Day 1 – Hike to Campamento Italiano, dump your stuff and set up your tent, climb up to Mirador Britanico, and return to camp (~11 miles)
Day 2 – Hike to Campamento Torres (note: you must make a recommendation in advance for Torres and Chileno) or Chileno, if Torres is full (~13 miles)
Day 3 – Wake before dawn and hike up to Base de las Torres (1k up a steep climb), watch the morning sun hit the towers, take photographs, return to camp to grab your stuff, hike down to Hotel Las Torres for a decadent lunch and wifi, if you are so inclined, then hump it to Campamento Seron.  It is OK to arrive to Seron late in the day as it is not particularly pretty and there is nothing to do there.  Take your time in the morning.  (~13 miles)
Day 4 – Hike to Campamento Dickson (~11 miles)
Day 5 – Hike to Campamento Perros (~7 miles)
Day 6 – Hike over John Gardner Pass, which will not be nearly as hard as you expect based on the elevation profile, spend a lot of time bundled up, pondering Glacier Grey, camp at Campamento Paso (~5 miles)

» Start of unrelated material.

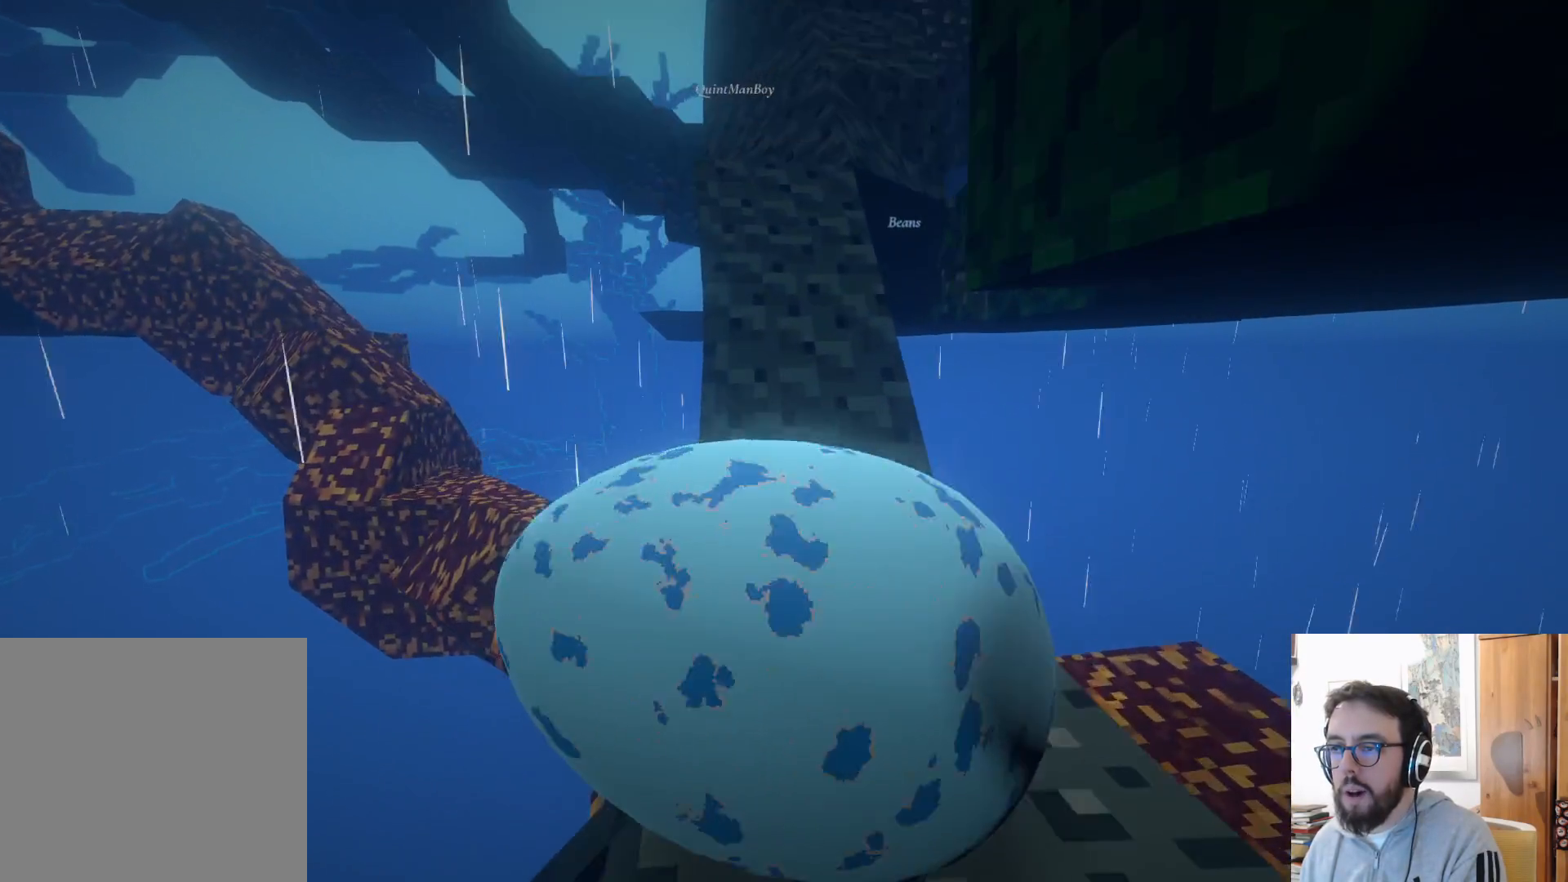
{"dt_ms": 500, "buttons": [], "left_stick": "up", "right_stick": "center", "events": [[200, "right_stick", "right"], [350, "right_stick", "center"], [450, "left_stick", "up"]]}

Day 7 – Wake up early and take your time hiking the 6.2 miles from Paso to Grey.  Note that the park map incorrectly states this distance as 6km; it is 6km to Campamento Guardas, which is only for park employees, and another 4km from there to Refugio Grey, so 10km in total. You will have repeated, breathtaking views of Glacier Grey.  Enjoy them.  I did this stretch the same day as the pass, skipping Paso for a night at Grey, and regretted it.  If you stay at Grey, it will be like coming down from a bad acid trip.  There will be hordes of loud people.  You will be camped in a herd of tents.  People will get drunk and shout all night, they might play music from portable music players.  So keep the pass day short, take your time on Paso to Grey, then crank out the last 6.5 miles to Paine Grande in time for the 6pm boat.  You will get into Puerto Natales late, so it is best if you have a reservation waiting. (~12.5 miles)

As you can see, it would be very easy to reduce days 5 and 6 to 1, but they are the most beautiful days, so if you have the time, I suggest you take it easy and sink into the scenery.  Make it happen!